- Zonna X et al. The Association Between Crohn’s Disease and Patient Response to Yeast: A Review of the Literature. Gastroenterol Insights 2024; 15(4): 1064-1074. https://doi.org/10.3390/gastroent15040073.
L’anticorps anti-Saccharomyces cerevisiae cible le mannan, un composant de la paroi cellulaire de la levure de boulanger, et fait l’objet de recherches en lien avec les MICI depuis le début des années 1990. À cette époque, on a observé pour la première fois que les patients atteints de MC présentaient des taux significativement plus élevés d’IgG et d’IgA dirigés contre S. cerevisiae que les personnes en bonne santé, mais aussi que les patients atteints de rectocolite hémorragique (RCH). Depuis, l’ASCA s’est imposé comme un marqueur spécifique de la MC. Cependant, sa faible sensibilité limite encore sa valeur diagnostique.
Bien qu'aucune corrélation n'ait encore été trouvée entre des taux élevés d’anticorps et une sensibilité alimentaire à la levure, il semble que les patients atteints de MC réagissent aux aliments contenant de la levure et tirent profit d’un régime sans levure, comme l’ont montré plusieurs études. En revanche, les patients souffrant de RCH tolèrent généralement bien les produits contenant de la levure.
La question de savoir si la levure joue un rôle dans la pathogenèse de la MC reste controversée. La théorie d’une sensibilisation immunitaire a cependant été confirmée par plusieurs études. Selon cette hypothèse, l’antigène mannan de la levure entraîne une forte activation du système immunitaire chez les patients atteints de MC, déclenchant une cascade d'augmentation de la cytotoxicité, d’activation chronique des lymphocytes T, de lésions de la barrière muqueuse et d’inflammation accrue. Des lymphocytes T auxiliaires (Th) dérégulés, activés à tort contre divers antigènes microbiens, pourraient être à l’origine de cette réponse inappropriée et ainsi contribuer à la pathogenèse et à la sévérité de la maladie.
L’ASCA en tant que marqueur pronostique potentiel représente également un domaine de recherche prometteur. Certaines études suggèrent que la réponse immunitaire dirigée contre la levure pourrait avoir une valeur prédictive importante concernant le déclenchement et l’évolution de la maladie de Crohn. Par exemple, des titres élevés d’anticorps ont été associés à une forme plus sévère de la maladie, à un risque accru de complications et à une probabilité plus élevée de recourir à la chirurgie. Il est donc possible que l’ASCA joue un rôle futur dans la stratification des risques et aide à prendre des décisions thérapeutiques.

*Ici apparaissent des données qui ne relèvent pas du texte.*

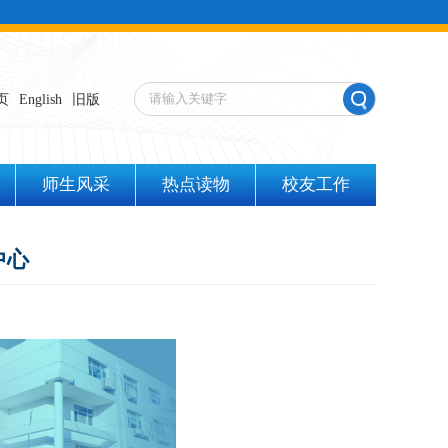
页
English
旧版
师生风采
热点读物
校友工作
中心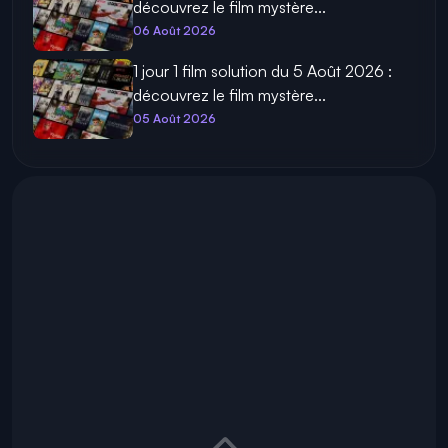
découvrez le film mystère...
06 Août 2026
1 jour 1 film solution du 5 Août 2026 :
découvrez le film mystère...
05 Août 2026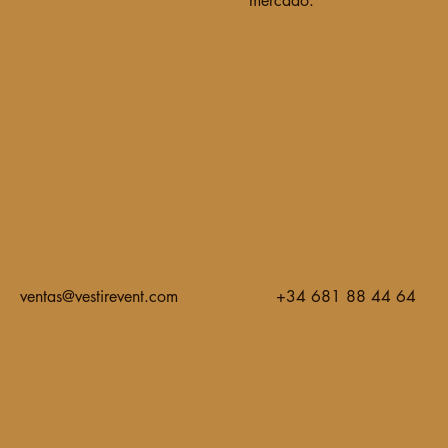
mercado.
ventas@vestirevent.com
+34 681 88 44 64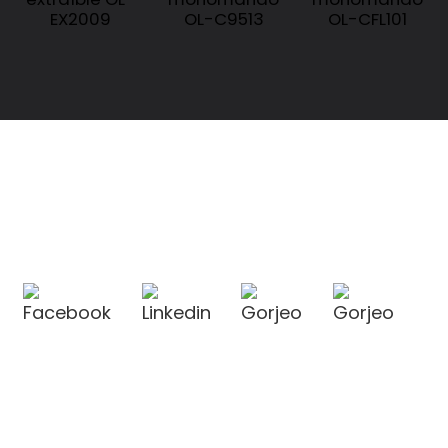
EX2009
OL-C9513
OL-CFL101
CONTÁCTENOS
CONTÁCTENOS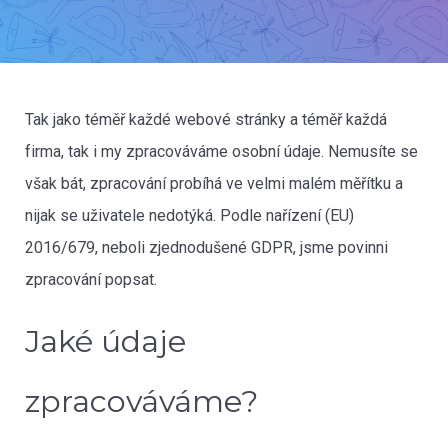
Tak jako téměř každé webové stránky a téměř každá
firma, tak i my zpracováváme osobní údaje. Nemusíte se
však bát, zpracování probíhá ve velmi malém měřítku a
nijak se uživatele nedotýká. Podle nařízení (EU)
2016/679, neboli zjednodušené GDPR, jsme povinni
zpracování popsat.
Jaké údaje
zpracováváme?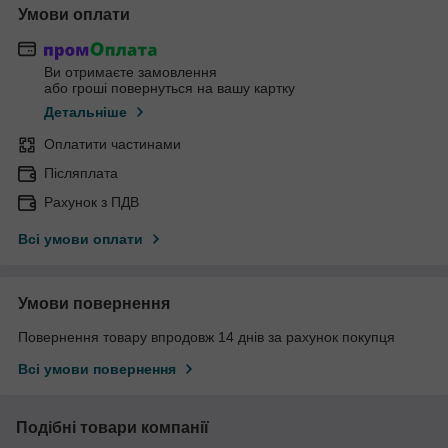
Умови оплати
Ви отримаєте замовлення
або гроші повернуться на вашу картку
Детальніше
Оплатити частинами
Післяплата
Рахунок з ПДВ
Всі умови оплати
Умови повернення
Повернення товару впродовж 14 днів за рахунок покупця
Всі умови повернення
Подібні товари компанії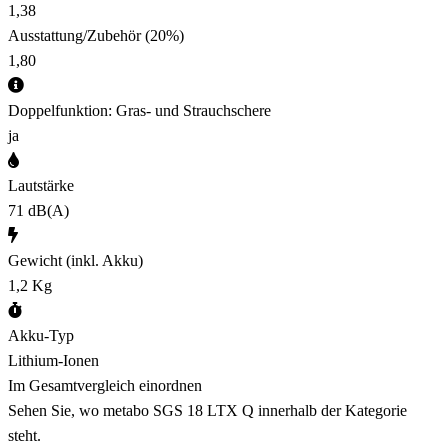
1,38
Ausstattung/Zubehör
(20%)
1,80
Doppelfunktion: Gras- und Strauchschere
ja
Lautstärke
71 dB(A)
Gewicht (inkl. Akku)
1,2 Kg
Akku-Typ
Lithium-Ionen
Im Gesamtvergleich einordnen
Sehen Sie, wo metabo SGS 18 LTX Q innerhalb der Kategorie
steht.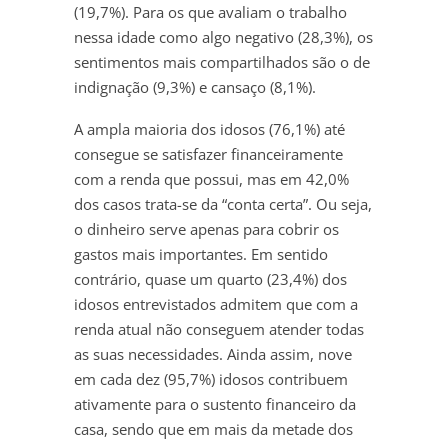
(19,7%). Para os que avaliam o trabalho
nessa idade como algo negativo (28,3%), os
sentimentos mais compartilhados são o de
indignação (9,3%) e cansaço (8,1%).
A ampla maioria dos idosos (76,1%) até
consegue se satisfazer financeiramente
com a renda que possui, mas em 42,0%
dos casos trata-se da “conta certa”. Ou seja,
o dinheiro serve apenas para cobrir os
gastos mais importantes. Em sentido
contrário, quase um quarto (23,4%) dos
idosos entrevistados admitem que com a
renda atual não conseguem atender todas
as suas necessidades. Ainda assim, nove
em cada dez (95,7%) idosos contribuem
ativamente para o sustento financeiro da
casa, sendo que em mais da metade dos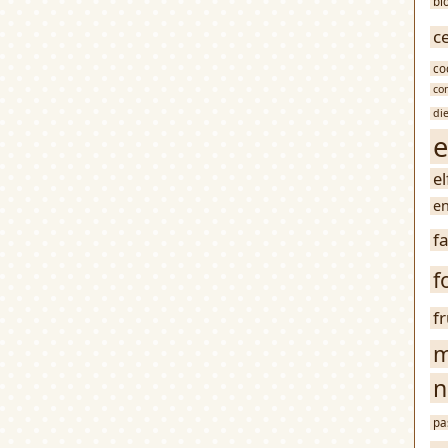
bl
c
co
co
di
e
e
en
f
f
f
m
n
pa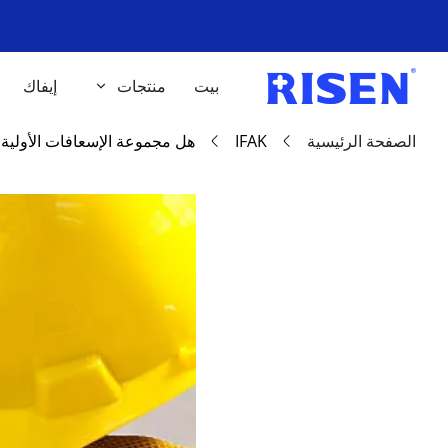
بيت
منتجات
إيفاك
الصفحة الرئيسية
IFAK
هل مجموعة الإسعافات الأولي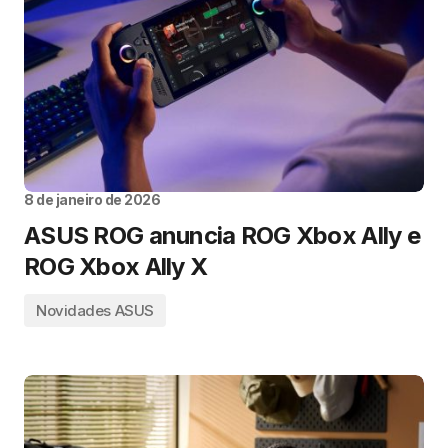
8 de janeiro de 2026
ASUS ROG anuncia ROG Xbox Ally e
ROG Xbox Ally X
Novidades ASUS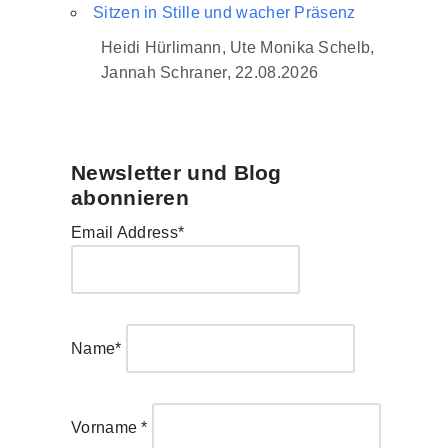
Sitzen in Stille und wacher Präsenz
Heidi Hürlimann, Ute Monika Schelb,
Jannah Schraner, 22.08.2026
Newsletter und Blog
abonnieren
Email Address*
Name*
Vorname *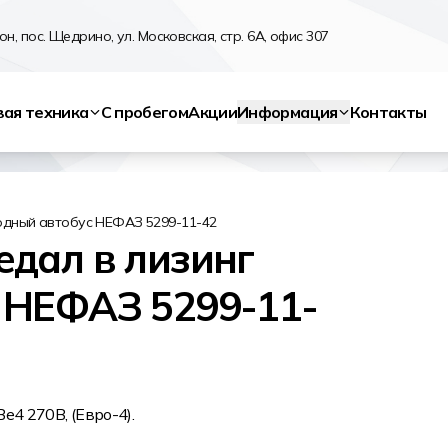
н, пос. Щедрино, ул. Московская, стр. 6А, офис 307
вая техника
С пробегом
Акции
Информация
Контакты
родный автобус НЕФАЗ 5299-11-42
дал в лизинг
 НЕФАЗ 5299-11-
4 270В, (Евро-4).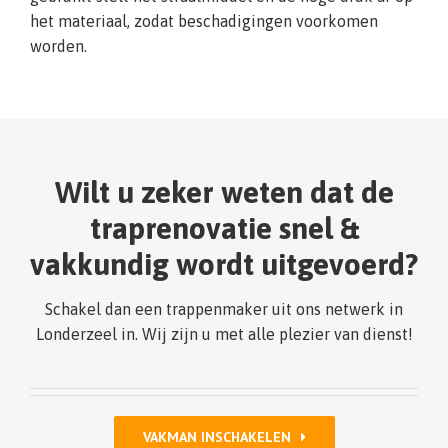
het materiaal, zodat beschadigingen voorkomen
worden.
Wilt u zeker weten dat de
traprenovatie snel &
vakkundig wordt uitgevoerd?
Schakel dan een trappenmaker uit ons netwerk in
Londerzeel in. Wij zijn u met alle plezier van dienst!
VAKMAN INSCHAKELEN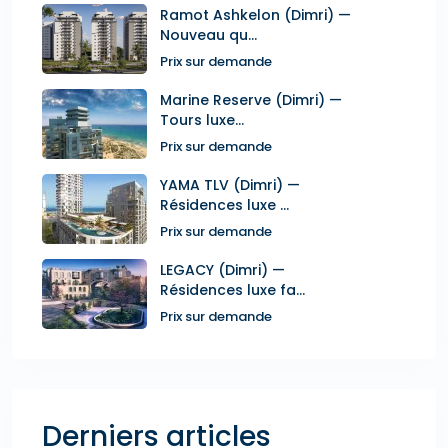
Ramot Ashkelon (Dimri) —
Nouveau qu...
Prix sur demande
Marine Reserve (Dimri) —
Tours luxe...
Prix sur demande
YAMA TLV (Dimri) —
Résidences luxe ...
Prix sur demande
LEGACY (Dimri) —
Résidences luxe fa...
Prix sur demande
Derniers articles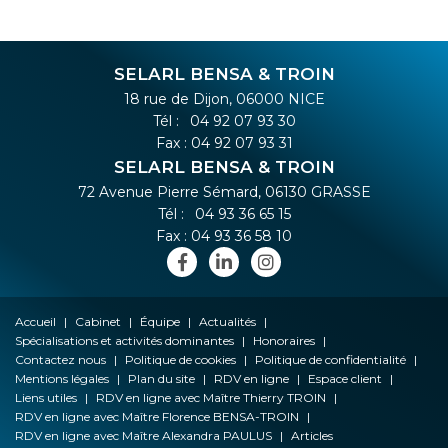
SELARL BENSA & TROIN
18 rue de Dijon, 06000 NICE
Tél :
04 92 07 93 30
Fax : 04 92 07 93 31
SELARL BENSA & TROIN
72 Avenue Pierre Sémard, 06130 GRASSE
Tél :
04 93 36 65 15
Fax : 04 93 36 58 10
Accueil
Cabinet
Équipe
Actualités
Spécialisations et activités dominantes
Honoraires
Contactez nous
Politique de cookies
Politique de confidentialité
Mentions légales
Plan du site
RDV en ligne
Espace client
Liens utiles
RDV en ligne avec Maître Thierry TROIN
RDV en ligne avec Maître Florence BENSA-TROIN
RDV en ligne avec Maître Alexandra PAULUS
Articles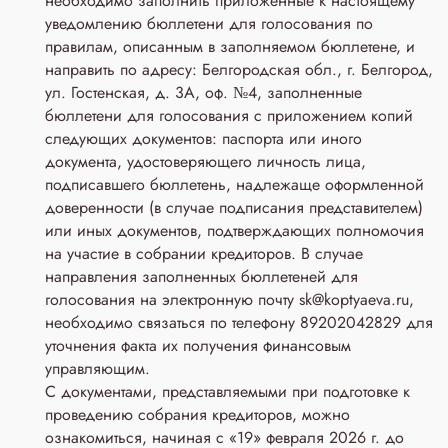
необходимо заполнить приложенные к настоящему
уведомлению бюллетени для голосования по
правилам, описанным в заполняемом бюллетене, и
направить по адресу: Белгородская обл., г. Белгород,
ул. Гостенская, д. 3A, оф. №4, заполненные
бюллетени для голосования с приложением копий
следующих документов: паспорта или иного
документа, удостоверяющего личность лица,
подписавшего бюллетень, надлежаще оформленной
доверенности (в случае подписания представителем)
или иных документов, подтверждающих полномочия
на участие в собрании кредиторов. В случае
направления заполненных бюллетеней для
голосования на электронную почту sk@koptyaeva.ru,
необходимо связаться по телефону 89202042829 для
уточнения факта их получения финансовым
управляющим.
С документами, представляемыми при подготовке к
проведению собрания кредиторов, можно
ознакомиться, начиная с «19» февраля 2026 г. до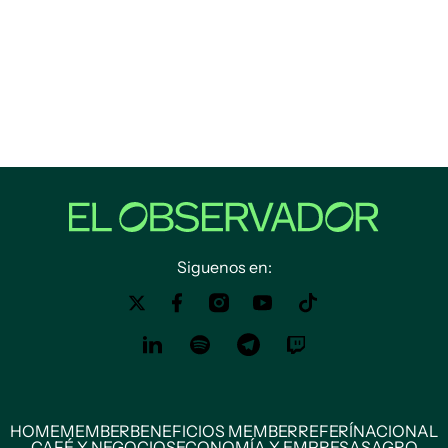
Siguenos en:
HOME
MEMBER
BENEFICIOS MEMBER
REFERÍ
NACIONAL
CAFÉ Y NEGOCIOS
ECONOMÍA Y EMPRESAS
AGRO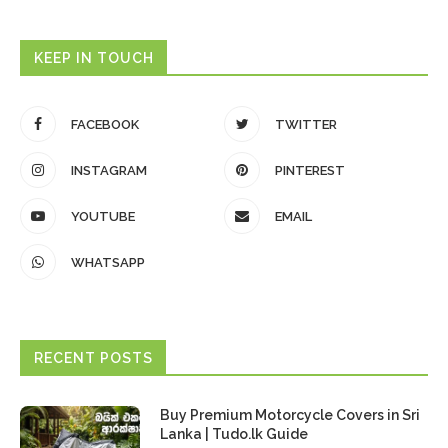
KEEP IN TOUCH
FACEBOOK
TWITTER
INSTAGRAM
PINTEREST
YOUTUBE
EMAIL
WHATSAPP
RECENT POSTS
Buy Premium Motorcycle Covers in Sri
Lanka | Tudo.lk Guide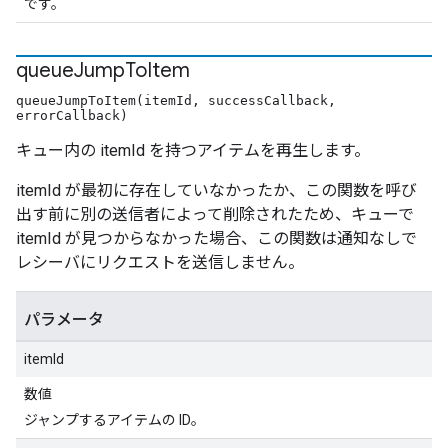
です。
queue
Jump
To
Item
queueJumpToItem(itemId, successCallback,
errorCallback)
キュー内の itemId を持つアイテムを再生します。
itemId が最初に存在していなかったか、この関数を呼び
出す前に別の送信者によって削除されたため、キューで
itemId が見つからなかった場合、この関数は通知なしで
レシーバにリクエストを送信しません。
パラメータ
itemId
数値
ジャンプするアイテムの ID。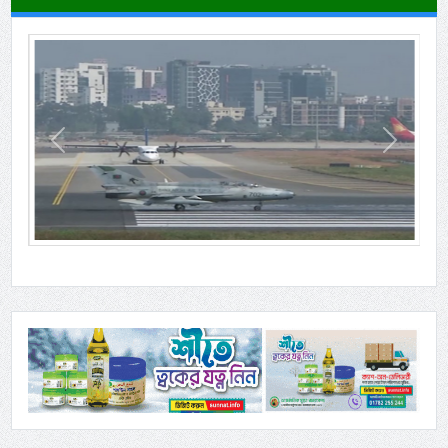
Previous
Next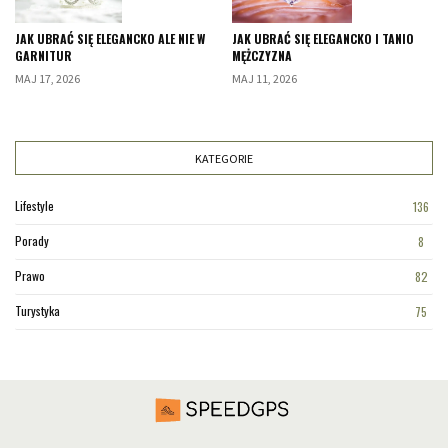
JAK UBRAĆ SIĘ ELEGANCKO ALE NIE W
JAK UBRAĆ SIĘ ELEGANCKO I TANIO
GARNITUR
MĘŻCZYZNA
MAJ 17, 2026
MAJ 11, 2026
KATEGORIE
Lifestyle
136
Porady
8
Prawo
82
Turystyka
75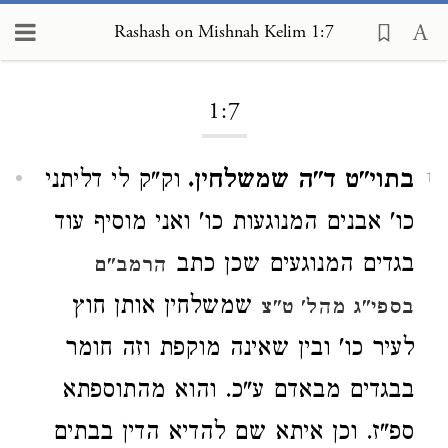
Rashash on Mishnah Kelim 1:7
Loading...
1:7
בתוי"ט ד"ה שמשלחין.
וק"ק לי דליתני
1
כו' אבנים המנוגעות כו' ואני מוסיף עוד
בגדים המנוגעים שכן כתב
הרמב"ם
שמשלחין אותן חוץ
בספי"ג מהל' ט"צ
לעיר כו' ובין שאינה מוקפת וזה חומר
בבגדים מבאדם ע"כ. והוא מהתוספתא
ספ"ז. וכן איתא שם להדיא הדין בבתים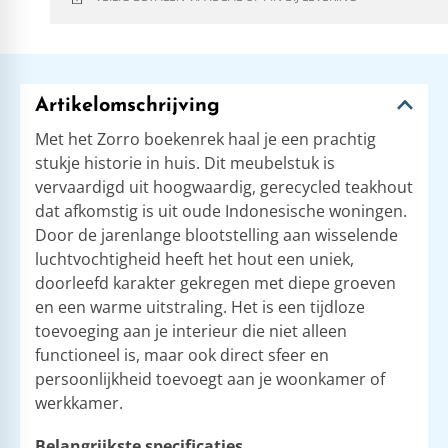
Artikelomschrijving
Met het Zorro boekenrek haal je een prachtig
stukje historie in huis. Dit meubelstuk is
vervaardigd uit hoogwaardig, gerecycled teakhout
dat afkomstig is uit oude Indonesische woningen.
Door de jarenlange blootstelling aan wisselende
luchtvochtigheid heeft het hout een uniek,
doorleefd karakter gekregen met diepe groeven
en een warme uitstraling. Het is een tijdloze
toevoeging aan je interieur die niet alleen
functioneel is, maar ook direct sfeer en
persoonlijkheid toevoegt aan je woonkamer of
werkkamer.
Belangrijkste specificaties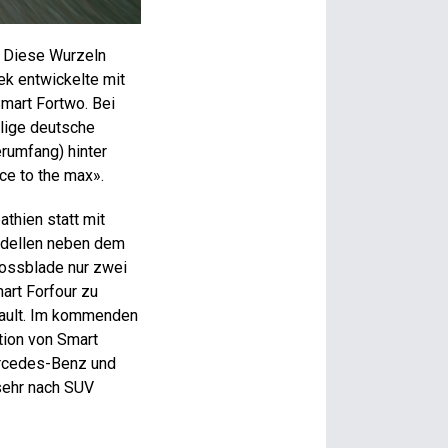
. Diese Wurzeln
yek entwickelte mit
mart Fortwo. Bei
lige deutsche
rumfang) hinter
e to the max».
thien statt mit
Modellen neben dem
rossblade nur zwei
art Forfour zu
enault. Im kommenden
tion von Smart
ercedes-Benz und
sehr nach SUV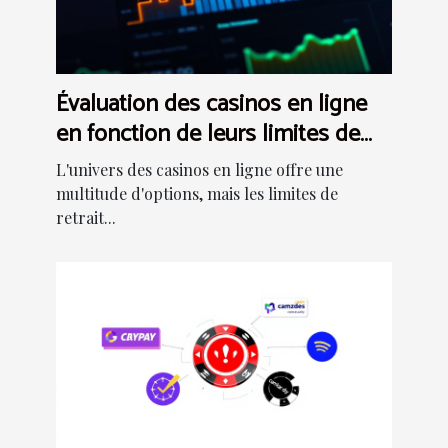
Évaluation des casinos en ligne
en fonction de leurs limites de
retrait
L'univers des casinos en ligne offre une
multitude d'options, mais les limites de
retrait...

Enfin, les recherches sur le microbiote intestinal dans les MICI sont en plein essor depuis quelque temps. Là encore, les levures et leurs antigènes pourraient provoquer des changements significatifs. Par exemple, des différences dans la composition du microbiote ont été observées entre les patients ASCA positifs et ASCA négatifs. Des différences marquées ont également été constatées entre le microbiote des patients atteints de MC et ceux souffrant de RCH. Selon certains auteurs, ces différences pourraient aussi avoir une portée étiologique et phénotypique.
Après plusieurs décennies de recherches, de nombreuses questions restent ouvertes sur le rôle de l’alimentation dans les maladies inflammatoires chroniques de l’intestin, telles que la maladie de Crohn et la rectocolite hémorragique. Cependant, de plus en plus d'éléments indiquent que les levures et la réponse immunitaire qu'elles induisent jouent un rôle important. Reste à savoir si – et quand – cela aura des conséquences concrètes sur le diagnostic, le traitement et le pronostic de ces maladies.